Definition 19.1: Let a curve C be represented by \mathbf{x}(s)=\big(\alpha_1(s),\alpha_2(s),\alpha_3(s)\big) and C^* be represented by \mathbf{x}(s^*)=\big(\beta_1(s^*),\beta_2(s^*),\beta_3(s^*)\big) where s and s^* are the arc length parameters of the respective curves. C is said to have contact of order m with C^* at a point P_0 if at point P_0:

\alpha_i(s) = \beta_i(s^*)    and    \frac{d^{\mu} \alpha_i}{ds^{\mu}} = \frac{d^{\mu} \beta_i}{ds^{*\mu}}                 (\mu = 1,\ldots, m and i = 1,2,3)

and if also derivatives of order m+1 at P_0 exist and \frac{d^{m+1} \alpha_i}{ds^{m+1}} \neq \frac{d^{m+1} \beta_i}{ds^{*m+1}} .

Definition 19.2: A curve C has contact of order m with a surface S at a point P_0 if there exists at least one curve C^* on S which has a contact of order m with C at P_0 and there does not exist a curve on S which has a contact of order greater than m with C at P_0.

In this definition, a surface can be informally thought of as a point set satisfying G(x_1,x_2,x_3)=0.

Theorem 19.1: At any of its points, a curve has a contact of second order with its corresponding osculating plane.

Lemma 19.2: Let C be a curve with the allowable representation \mathbf{x}(s)=\big( \alpha_1(s),\alpha_2(s), \alpha_3(s) \big) of class r\geq m with arc length parameter s. Let C have a point P_0: s=s_0 in common with a surface S which has a representation G(x_1,x_2,x_3)=0 of class r \geq m. Then, C has a contact of order m with S at point P_0 iff the function:

p(s) = G(\alpha_1(s),\alpha_2(s),\alpha_3(s))

and its derivatives with respect to s up to and including the m-th derivative vanish at P_0:

p(s_0) = 0,            \frac{d^\mu p}{ds^\mu}|_{s=s_0} = 0     (\mu = 1, 2, \ldots, m),          \frac{d^{m+1} p}{ds^{m+1}}|_{s=s_0} \neq 0.

Theorem 19.3: Let C be a curve of class r \geq m+1 which has contact of order m with a surface S of class r at point P_0. If m is even, C pierces S at P_0. If m is odd, then in a sufficiently small neighborhood of P_0, C lies on one side of S.

Contact between a sphere and a curve: A sphere S of radius R and center \mathbf{a} can be represented as:

G(x_1,x_2,x_3) = (\mathbf{x}-\mathbf{a})\cdot (\mathbf{x}-\mathbf{a}) - R^2 = 0.

(1) For a curve C to have a first-order contact with S at a point P:

\frac{dp}{ds} = \frac{d}{ds}\bigg[ G(x_1(s),x_2(s),x_3(s)) \bigg] = 2 (\mathbf{x}-\mathbf{a}) \cdot \mathbf{\dot{x}} = 2 (\mathbf{x}-\mathbf{a}) \cdot \mathbf{t} = 0

Thus the center lies in the normal plane and can be written as

\mathbf{a} = \mathbf{x} + \alpha \mathbf{p} + \beta \mathbf{b} (because the normal plane is spanned by \mathbf{p} and \mathbf{b}).

Collection entries:

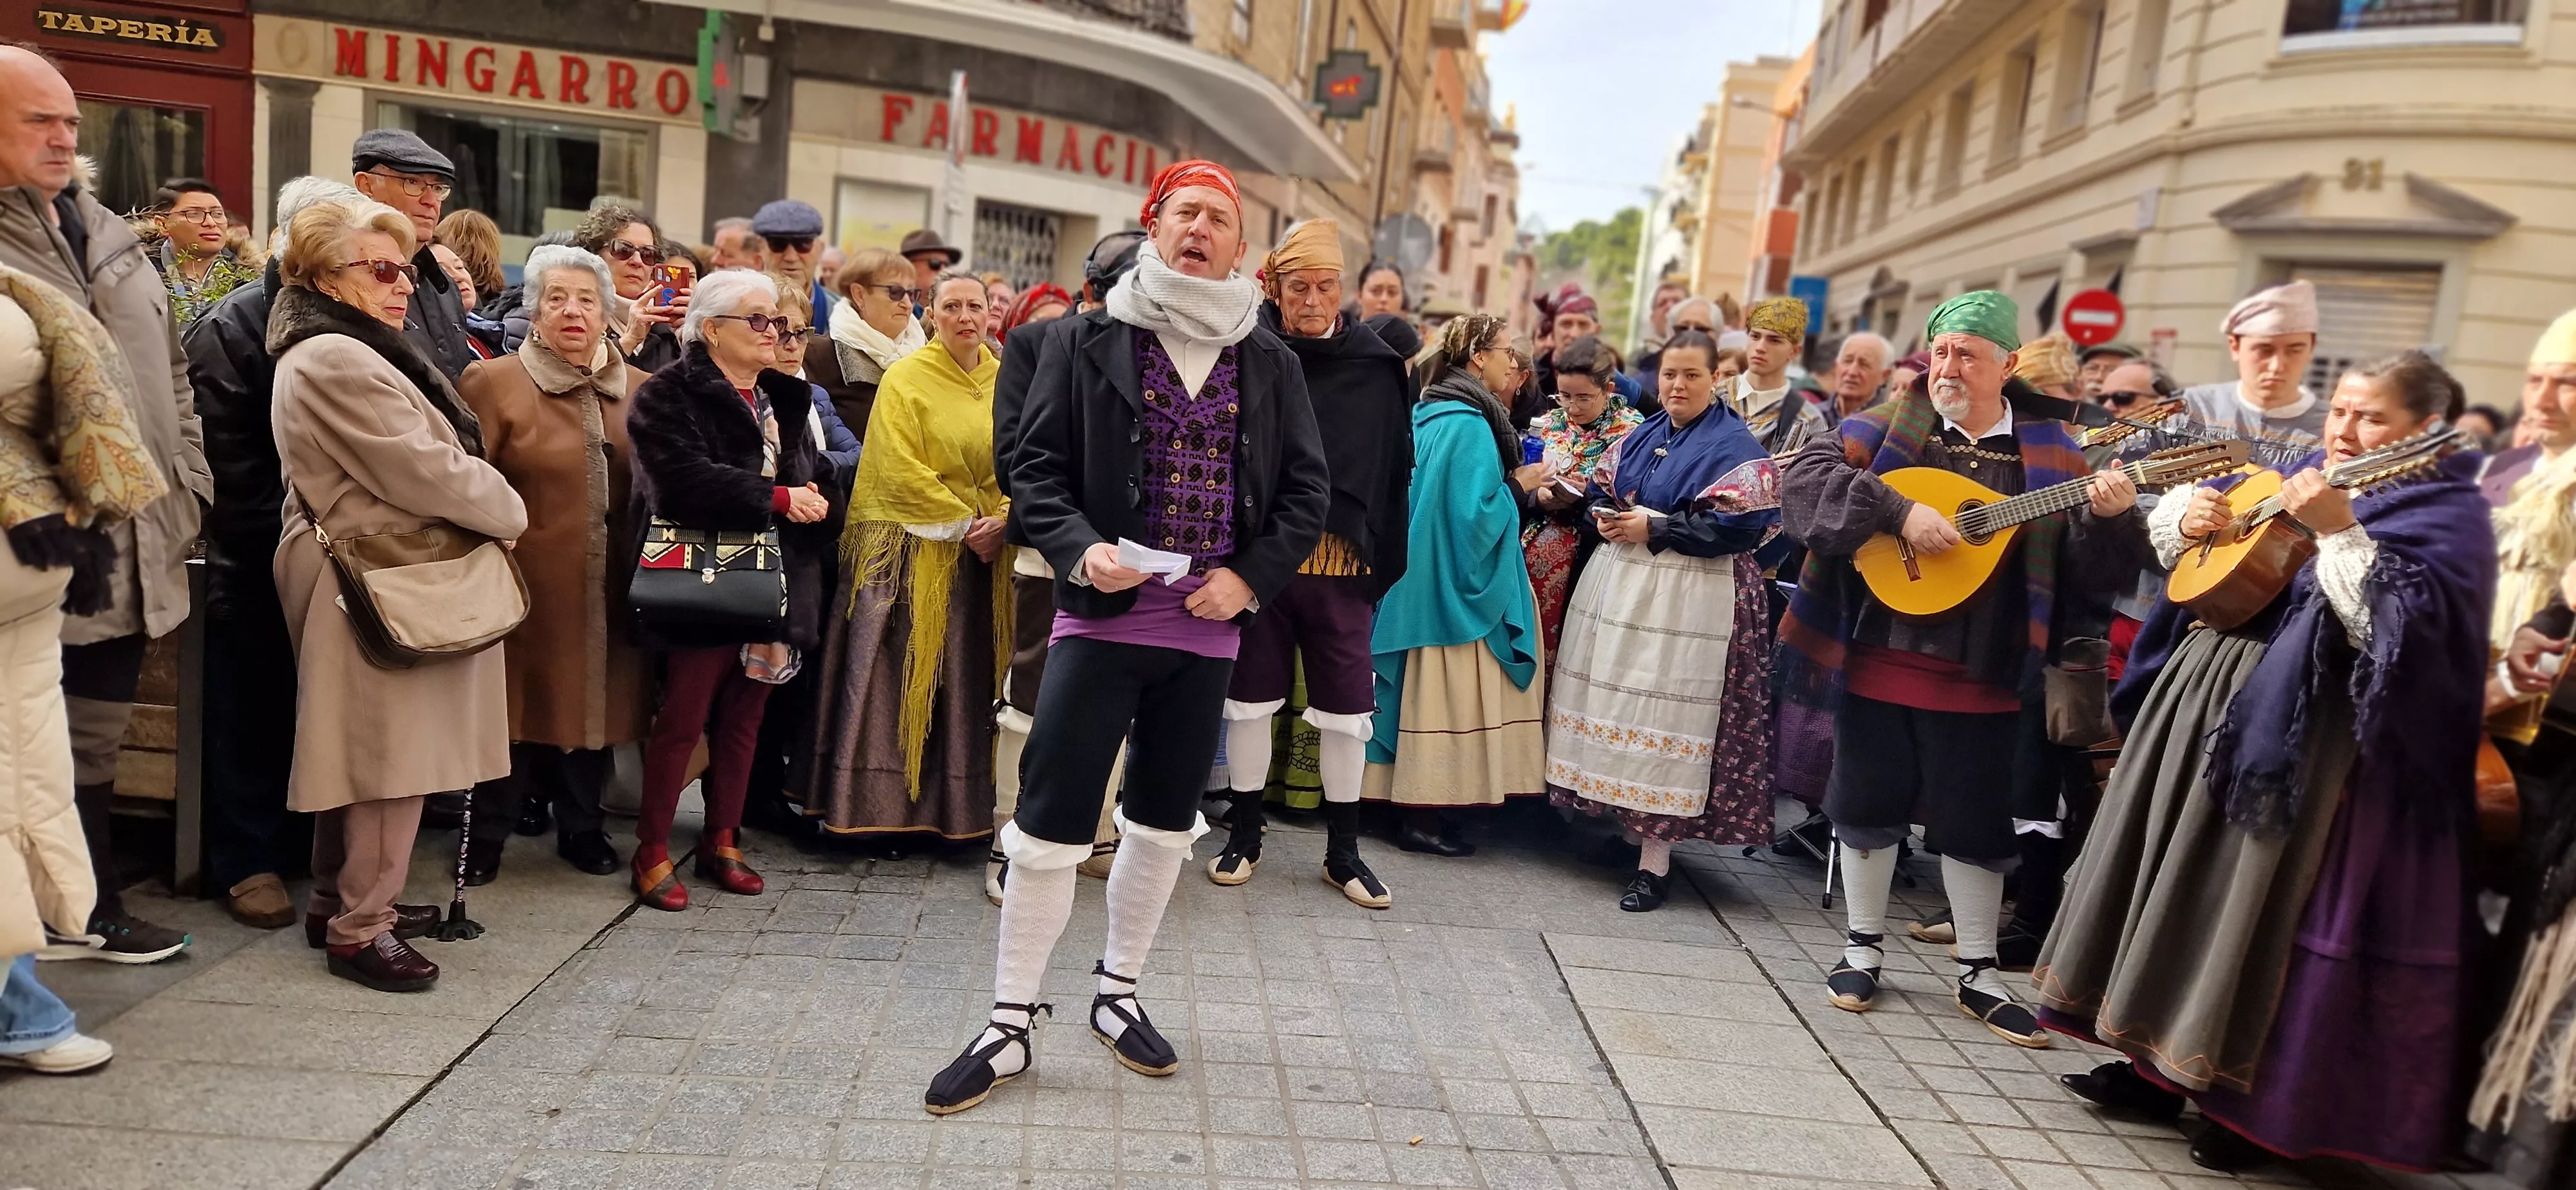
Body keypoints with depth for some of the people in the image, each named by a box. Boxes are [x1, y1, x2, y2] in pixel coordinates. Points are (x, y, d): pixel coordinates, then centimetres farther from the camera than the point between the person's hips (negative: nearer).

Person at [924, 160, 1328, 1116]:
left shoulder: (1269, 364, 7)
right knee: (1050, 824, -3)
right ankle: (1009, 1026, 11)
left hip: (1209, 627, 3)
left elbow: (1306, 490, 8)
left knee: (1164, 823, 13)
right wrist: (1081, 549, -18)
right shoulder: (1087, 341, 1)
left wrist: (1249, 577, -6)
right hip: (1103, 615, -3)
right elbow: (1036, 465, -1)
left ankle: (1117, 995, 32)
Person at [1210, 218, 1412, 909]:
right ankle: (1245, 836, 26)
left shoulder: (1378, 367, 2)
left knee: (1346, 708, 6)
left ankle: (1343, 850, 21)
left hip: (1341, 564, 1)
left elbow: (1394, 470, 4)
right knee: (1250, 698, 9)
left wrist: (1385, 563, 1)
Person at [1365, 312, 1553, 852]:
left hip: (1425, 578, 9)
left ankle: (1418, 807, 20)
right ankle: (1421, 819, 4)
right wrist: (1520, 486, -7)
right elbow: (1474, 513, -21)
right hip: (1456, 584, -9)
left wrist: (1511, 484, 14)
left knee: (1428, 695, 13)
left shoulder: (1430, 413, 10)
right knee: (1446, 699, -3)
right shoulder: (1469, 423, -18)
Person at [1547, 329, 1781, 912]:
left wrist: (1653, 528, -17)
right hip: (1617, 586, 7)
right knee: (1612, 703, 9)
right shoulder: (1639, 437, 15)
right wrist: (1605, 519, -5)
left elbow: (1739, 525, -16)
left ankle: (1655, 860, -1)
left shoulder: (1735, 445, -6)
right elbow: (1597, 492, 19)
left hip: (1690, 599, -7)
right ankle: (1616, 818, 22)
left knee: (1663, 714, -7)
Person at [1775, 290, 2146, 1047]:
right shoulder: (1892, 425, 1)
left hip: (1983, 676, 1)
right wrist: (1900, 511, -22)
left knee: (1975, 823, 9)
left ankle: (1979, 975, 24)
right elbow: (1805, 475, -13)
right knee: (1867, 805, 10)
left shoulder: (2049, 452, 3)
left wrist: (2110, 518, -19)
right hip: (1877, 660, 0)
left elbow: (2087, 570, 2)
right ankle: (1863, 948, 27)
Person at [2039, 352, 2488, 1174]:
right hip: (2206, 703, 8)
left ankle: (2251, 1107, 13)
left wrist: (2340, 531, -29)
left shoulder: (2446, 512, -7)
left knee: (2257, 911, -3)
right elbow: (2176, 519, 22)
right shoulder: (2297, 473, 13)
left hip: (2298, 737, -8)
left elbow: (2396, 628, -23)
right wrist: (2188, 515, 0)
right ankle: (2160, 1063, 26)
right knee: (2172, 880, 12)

==

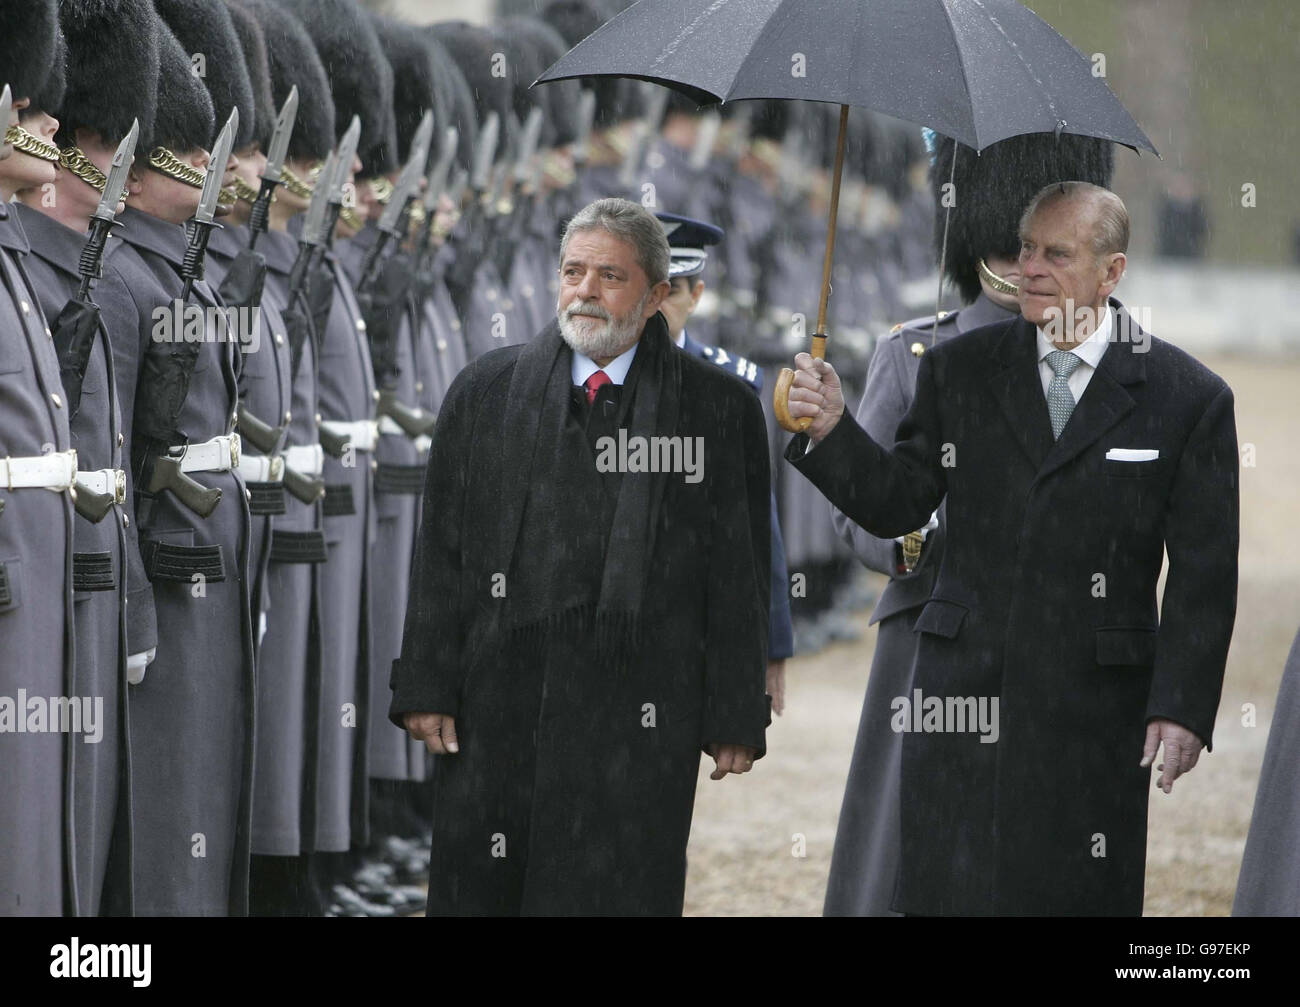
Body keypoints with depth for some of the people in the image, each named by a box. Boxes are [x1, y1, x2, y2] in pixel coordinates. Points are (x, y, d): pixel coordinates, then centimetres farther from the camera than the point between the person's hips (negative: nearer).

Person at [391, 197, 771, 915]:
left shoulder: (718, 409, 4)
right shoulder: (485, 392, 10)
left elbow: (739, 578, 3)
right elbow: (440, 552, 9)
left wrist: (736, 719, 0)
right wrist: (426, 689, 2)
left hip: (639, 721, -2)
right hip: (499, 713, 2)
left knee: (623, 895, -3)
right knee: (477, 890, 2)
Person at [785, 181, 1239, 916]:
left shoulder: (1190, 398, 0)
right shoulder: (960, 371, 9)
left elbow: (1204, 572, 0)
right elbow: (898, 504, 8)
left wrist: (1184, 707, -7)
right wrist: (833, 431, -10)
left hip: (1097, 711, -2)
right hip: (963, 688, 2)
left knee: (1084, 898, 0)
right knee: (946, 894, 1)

> _Problems and tasks_
1 - Condense the paragraph of the passage on contact of curves and surfaces that begins "Definition 19.2: A curve C has contact" into a shorter statement that keeps both of its conditions.
2 - Resume the passage on contact of curves and surfaces after its last sentence.
The listing is separate from the passage on contact of curves and surfaces.

> _Answers by item number_
1 - Definition 19.2: A curve C has contact of order m with a surface S at P_0 when some curve C^* on S has contact of order m with C at P_0 and no curve on S has contact of order higher than m with C at P_0.

2 -
Here \alpha and \beta are real numbers. Thus, there is a two-parameter family of spheres satisfying the first-order contact condition.

(2) For C to have a second-order contact with S at P, we must in addition have:

\frac{d^2p}{ds^2} = 2 (\mathbf{t}\cdot \mathbf{t} + (\mathbf{x}-\mathbf{a})\cdot \mathbf{\dot{t}}) = 2 (1 + (\mathbf{x}-\mathbf{a}) \cdot \kappa \mathbf{p})= 0.

In this case, \mathbf{a} = \mathbf{x} + \rho \mathbf{p} + \beta \mathbf{b} where \rho is the radius of curvature and \beta is an arbitrary real number. Thus, there is a single-parameter family of spheres satisfying the second-order contact condition.

(3) For C to have a third-order contact with S at P, we must have (in addition to the conditions for first- and second-order contact):

\frac{d^3p}{ds^3} = 2(\kappa \mathbf{t}\cdot \mathbf{p} + (\mathbf{x}-\mathbf{a})\cdot (\dot{\kappa} \mathbf{p} + \kappa \mathbf{\dot{p}}) ) = 2 (\mathbf{x} - \mathbf{a}) \cdot (\dot{\kappa} \mathbf{p} - \kappa^2 \mathbf{t} + \kappa \tau \mathbf{b}) = 0. It can be shown that in this case \mathbf{a} has to be:

\mathbf{a} = \mathbf{x} + \rho \mathbf{p} + \frac{\dot{\rho}}{\tau} \mathbf{b}

This unique sphere is called the osculating sphere of C at point P. The radius of the osculating sphere is given by: R_S = |\mathbf{x} - \mathbf{a}| = \sqrt{\rho^2 + (\dot{\rho} / \tau)^2}.

 

Differential geometry notes 4

Formulae of Frenet: These describe the derivatives of the moving trihedron of a curve in terms of the moving trihedron itself:

\begin{bmatrix}    \mathbf{\dot{t}} \\    \mathbf{\dot{p}} \\    \mathbf{\dot{b}}    \end{bmatrix} = \begin{bmatrix}    0 & \kappa & 0 \\    -\kappa & 0 & \tau \\    0 & -\tau & 0    \end{bmatrix} \begin{bmatrix}    \mathbf{t} \\    \mathbf{p} \\    \mathbf{b}    \end{bmatrix}

Note that the coefficients inside the skew-symmetric matrix need not be constant, hence the system described by this equation is not necessarily linear.

Definition 16.1: A vector \mathbf{d} is called a rotation vector of a rotation if it has the following properties:

  1. \mathbf{d} has the direction of the axis of rotation.
  2. The sense of \mathbf{d} is such that the rotation has the clockwise sense if one looks from the initial point of \mathbf{d} to its terminal point.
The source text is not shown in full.